P.J. Pesce is an American film director and writer. He is also the co-creator of the MTV-animated cartoon The Adventures of Chico and Guapo, as well as the voice of Guapo and Mr. Angelo.
Pesce was born and raised in Miami, Florida in 1961. After completing an undergraduate degree majoring in both English literature and architecture at the Columbia University. He entered the Graduate Film School and studied directing under Martin Scorsese (from whom he received honors) and Brian DePalma (from whom he received an "F"). Pesce has worked as a musician, a film editor, a studio recording engineer, a film instructor at Columbia, UCLA, and USC, as a groom at Calder Racetrack. He studied editing with Ralph Rosenblum, Annie Hall, (The Pawnbroker), and acting with Brad Dourif who was part of the One Flew Over The Cuckoo's Nest cast.
Pesce was named Best Independent Director of the Year at the Hamptons International Film Festival for his critically acclaimed film The Desperate Trail, which he wrote and directed. Entertainment Weekly called it “The best Western on any size screen since Unforgiven,” and Tom Shales of The Washington Post described it as “A new high point in the cable movie.” It was the second highest rated cable movie of 1995, and in addition it sold over 60,000 home video units.

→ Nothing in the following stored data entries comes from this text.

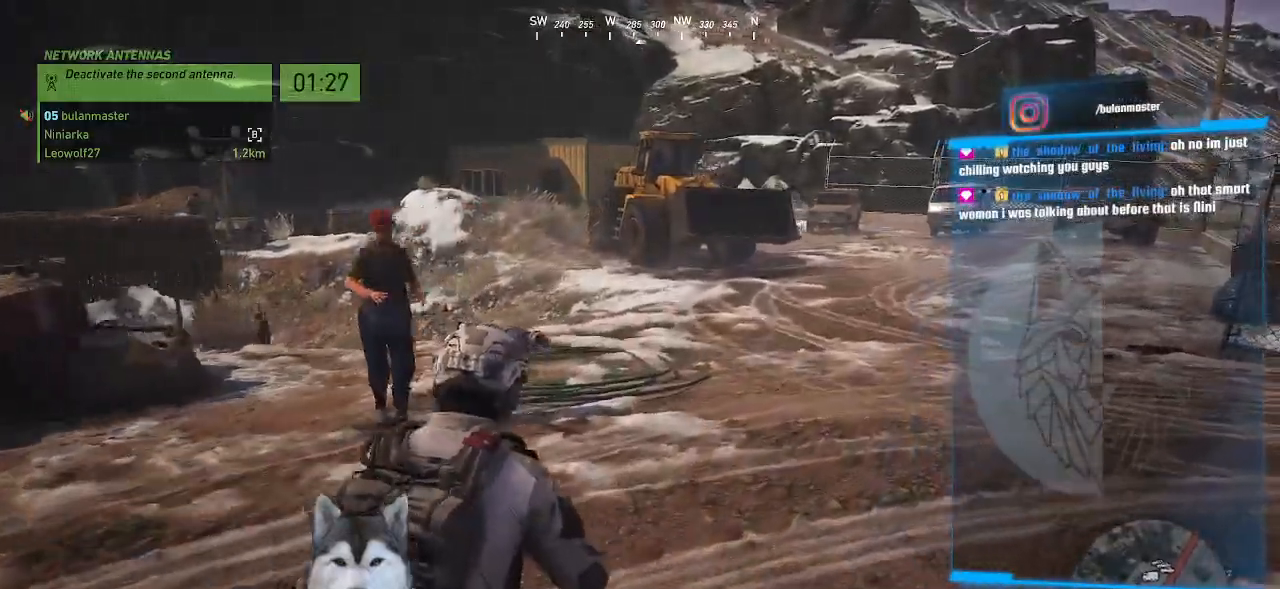
{"keys": ["w"], "mouse": [], "events": [[33, "d", "up"]]}
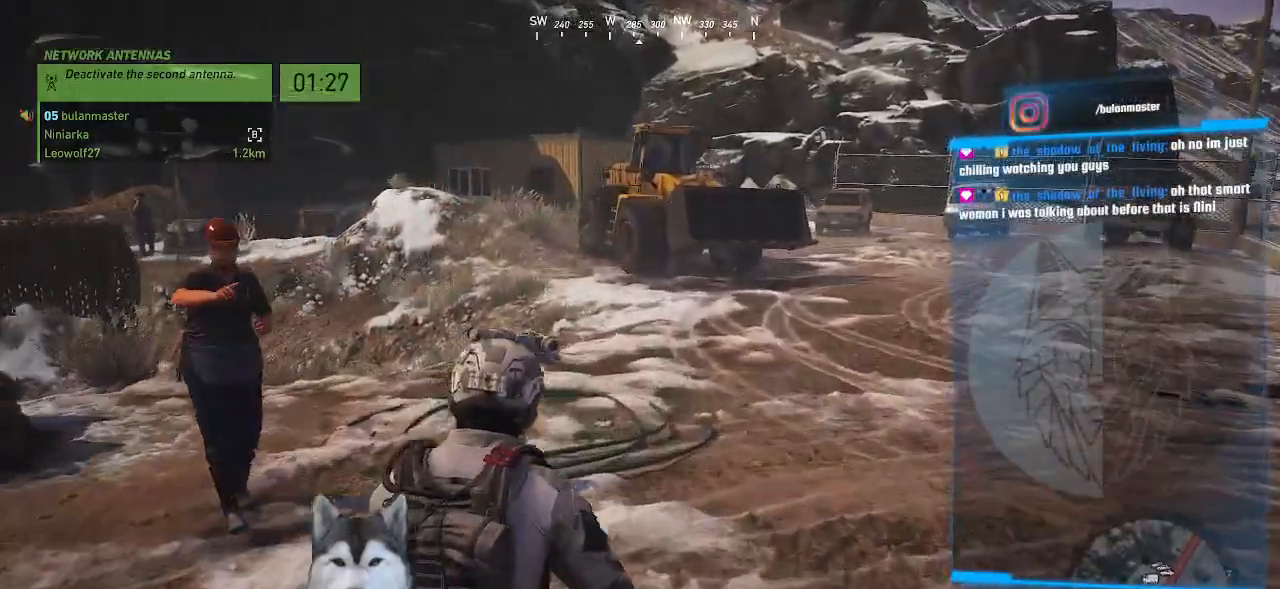
{"keys": ["w"], "mouse": [], "events": []}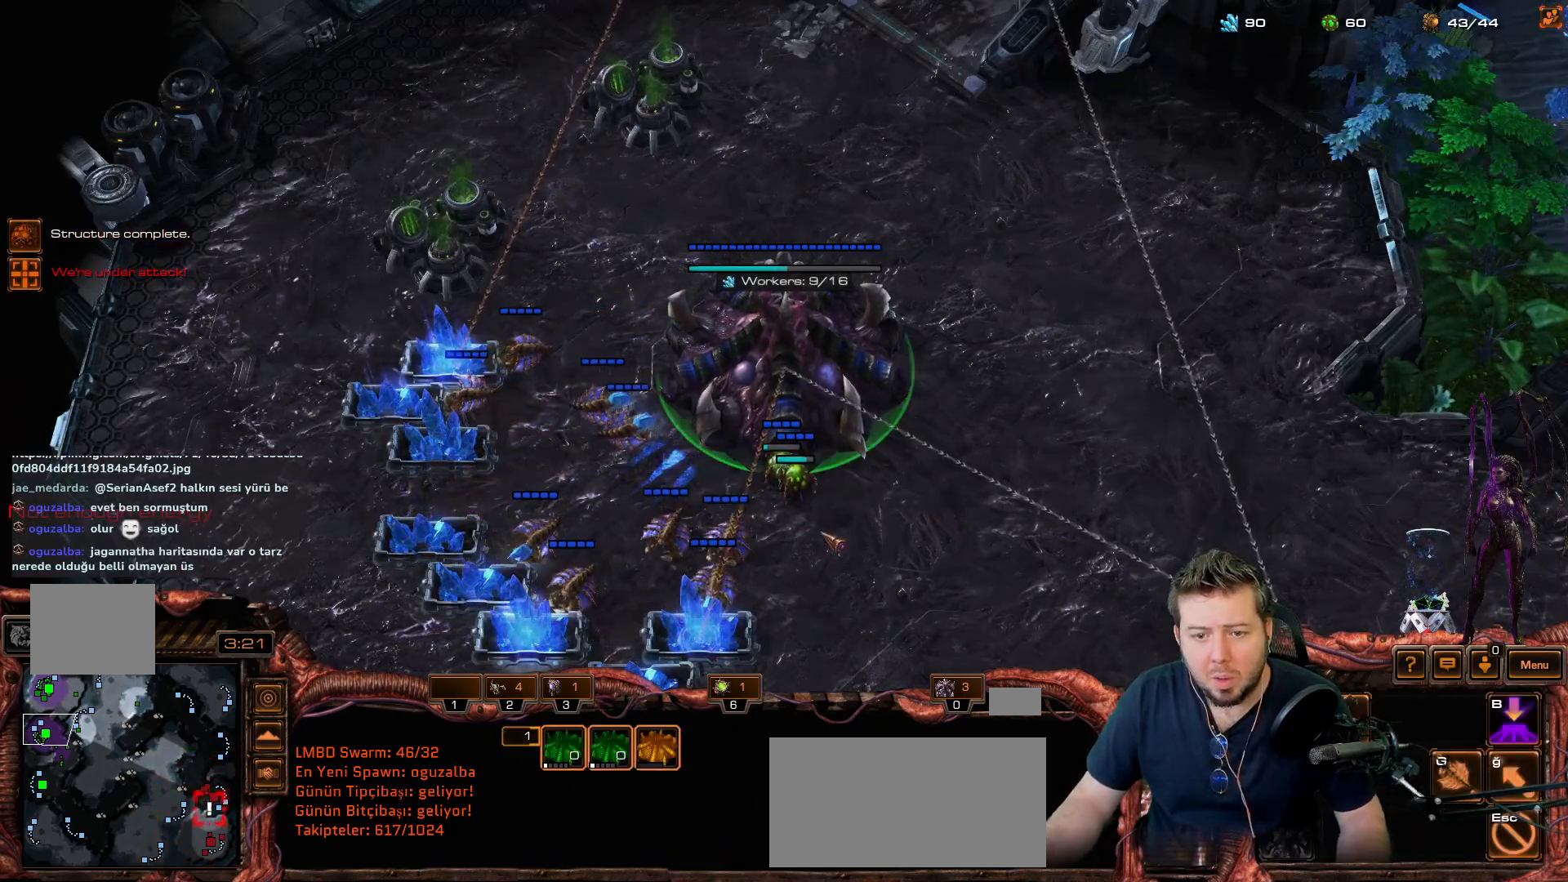
Gameplay with keyboard and mouse; each line is a JSON object with the keys held at the frame after it. "events" lists presses ("down") and releases ("up") of "1", "2", "3", "4", "5", "6", "7", "8", "9", "a", "alt", "b", "c", "ctrl", "d", "e", "f", "f1", "f2", "f3", "f4", "f5", "f6", "f7", "f8", "g", "h", "n", "q", "r", "s", "shift", "space", "t", "tab", "tilde", "v", "w", "x", "y" and "z" between this image and that frame as [ms after this image, input, new state], when the widget could be followed in between. No other keys are recorded. "mouse_move" is the direction in which the mouse moves at that frame (one of eight, or "still"), when it could be read. Mouse buttons are not recorded.
{"keys": [], "mouse_move": "down-right", "events": [[33, "space", "down"], [133, "space", "up"], [267, "f1", "down"], [367, "f1", "up"]]}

After a long search, Quentin Tarantino and Robert Rodriguez tapped Pesce to direct the prequel of their surprise cult hit From Dusk till Dawn. The hangman’s daughter went on to become the best Direct to Video sale in the history of dimension with over 140,000 units sold. Pesce received a Special Grand Jury Award for his short film The Afterlife of Grandpa at the Houston International Film Festival (deserving winners of this award included Steven Spielberg and David Lynch, and Young Filmmaker of the Year from the Edinburgh Film Festival. He is the recipient of Grey Advertising's Student Filmmaker Award and a Presidential Fellowship from Columbia University's School of the Arts.
Amongst the films he has directed are From Dusk Till Dawn 3: The Hangman's Daughter, produced by Quentin Tarantino and Robert Rodriguez, which is a prequel to From Dusk Till Dawn and From Dusk Till Dawn 2: Texas Blood Money. He also directed Sniper 3, starring Tom Berenger who starred in Sniper and Sniper 2.
He is also a screenwriter of note, having sold Untitled Firestein-Pesce Action Project which was unproduced for a record-setting $2 million dollars.
Pesce often collaborates with fellow screenwriter Tom Abrams, and both of them have completed a sequel to the 1987 film The Lost Boys entitled Lost Boys: The Tribe which was released in 2008 that Pesce also directed, as well as the 2010 art film Smokin' Aces 2: Assassins' Ball.
In 1994, Pesce and six other young filmmakers, including documentary filmmaker Marco Williams and Academy Award nominee Bernard Joffa (from the 1990 Best Live Action Short film Senzeni Na?), were featured in movie journalist Billy Frolick's book called What I Really Want to Do Is Direct: Seven Film School Graduates Go to Hollywood. The book followed the lives of seven young, would-be directors over three years as they struggled with the ups-and-downs of the Hollywood world.